***** Fragmento del texto *****

Cuando he lanzado esta pregunta a mis hermanos y hermanas en la vida monástica, con el fin de reflexionar juntos sobre alguna razón de peso que nos anime y motive para llegar a tiempo a cualquier celebración comunitaria, generalmente sonríen. ¿Qué monje o monja puede tirar la primera piedra y decir que nunca ha llegado tarde a una hora litúrgica o a la celebración de la eucaristía? Plantear esta cuestión sobre nuestra puntualidad también suscita interés en otras comunidades y parroquias porque toca de lleno nuestra vida.

Puntualidad en las nubes



El diccionario define la puntualidad como el cuidado y diligencia en hacer las cosas a su debido tiempo, sin dilatarlas. Puntual es el que es pronto, diligente y exacto en la ejecución de algo; especialmente se dice de lo que se cumple a la hora o plazo convenido. En el ámbito de las relaciones personales, sobre la falta de puntualidad, se ha llegado a escribir que es un mal social, extendido por todas partes, y aunque cause tristeza y duela admitirlo, se afirma que se tiene que aceptar como parte de la cultura de algún país. Lo interesante del caso es que son siempre las mismas personas las que han hecho de esta práctica su estilo de vida. Para algunos pertenece ya a su personalidad; lo dan por algo común y corriente y ni tratan de justificar su falta de responsabilidad.

Los que seguimos la Regla de san Benito (=RB) sabemos de sobra que hay un capítulo titulado: Los que llegan tarde a la obra de Dios o a la mesa. Es el 43. En relación con nuestro tema dice así: A la hora del oficio divino, tan pronto como se haya oído la señal, dejando todo cuanto tengan entre manos, acudan con toda prisa, pero con gravedad, para no dar pie a la disipación. Nada se anteponga, por tanto, a la obra de Dios.

El que llegue a las vigilias nocturnas después del gloria del salmo 94, que por esta razón queremos que se recite con gran lentitud y demorándolo, no ocupe el lugar que le corresponde en el coro, sino el último de todos o el sitio especial que el abad haya designado para los negligentes, con el fin de que esté a su vista y ante todos los demás, hasta que, al terminar la obra de Dios, haga penitencia con una satisfacción pública.Puntualidad - liturgia Y nos ha parecido que deben ponerse en el último lugar o aparte para que, vistos por todos, se enmienden al menos ante el bochorno que han de sentir...

***** Datos registrados *****

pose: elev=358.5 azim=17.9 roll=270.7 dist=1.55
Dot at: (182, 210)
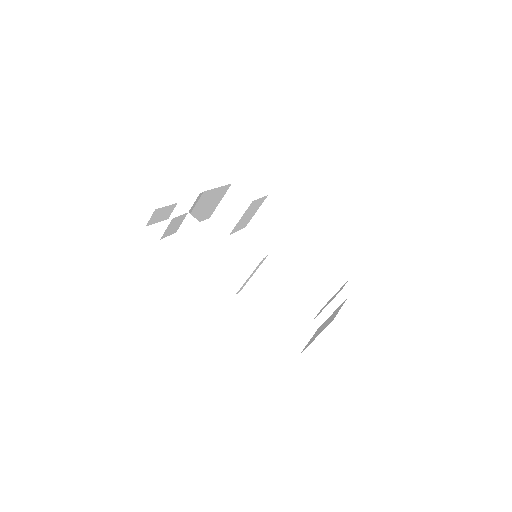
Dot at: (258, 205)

*****

#### Desafío A:
Resume en dos oraciones el texto sobre la puntualidad.
#### Desafío B:
Responde, según el texto sobre la puntualidad, a estas preguntas:
(i) ¿Cómo define el diccionario la puntualidad?
(ii) ¿Cuál es el título del capítulo 43 de la Regla de san Benito?
(iii) ¿Qué salmo manda la Regla recitar con gran lentitud en las vigilias nocturnas?
#### Desafío C:
Continúa el texto sobre la puntualidad a partir de su última oración.
Las líneas no hacen falta para ninguna de las tareas.

#### Respuesta A:
El texto plantea a monjes y monjas por qué llegar a tiempo a las celebraciones comunitarias y define la puntualidad como el cuidado y la diligencia en hacer las cosas a su debido tiempo; añade que su falta se ha llamado un mal social. Cita también el capítulo 43 de la Regla de san Benito, que manda acudir al oficio divino con toda prisa pero con gravedad, sin anteponerle nada, y pone en el último lugar a quien llega a las vigilias nocturnas después del gloria del salmo 94.

#### Respuesta B:
(i) Como el cuidado y diligencia en hacer las cosas a su debido tiempo, sin dilatarlas.
(ii) Los que llegan tarde a la obra de Dios o a la mesa.
(iii) El salmo 94.

#### Respuesta C:
El que en los oficios diurnos llegue tarde a la obra de Dios, esto es, después del verso y del gloria del primer salmo que se dice después del verso, ha de colocarse en el último lugar, según la regla establecida, y no tenga el atrevimiento de asociarse al coro de los que salmodian mientras no haya dado satisfacción, a no ser que el abad se lo autorice con su perdón, pero con tal que satisfaga como culpable esta falta.

Este texto de hace quince siglos todavía ejerce su atractivo en la vida benedictina. San Benito, en muchas de las indicaciones y advertencias de su Regla, se ha ganado fama de hombre práctico y realista, que por serlo es comprensivo y acogedor, según el espíritu de las bienaventuranzas. El salmo 94 de las vigilias desea que se recite "con gran lentitud y demorándolo" y no considera llegar tarde hasta después del gloria de este invitatorio, por atención a los soñolientos.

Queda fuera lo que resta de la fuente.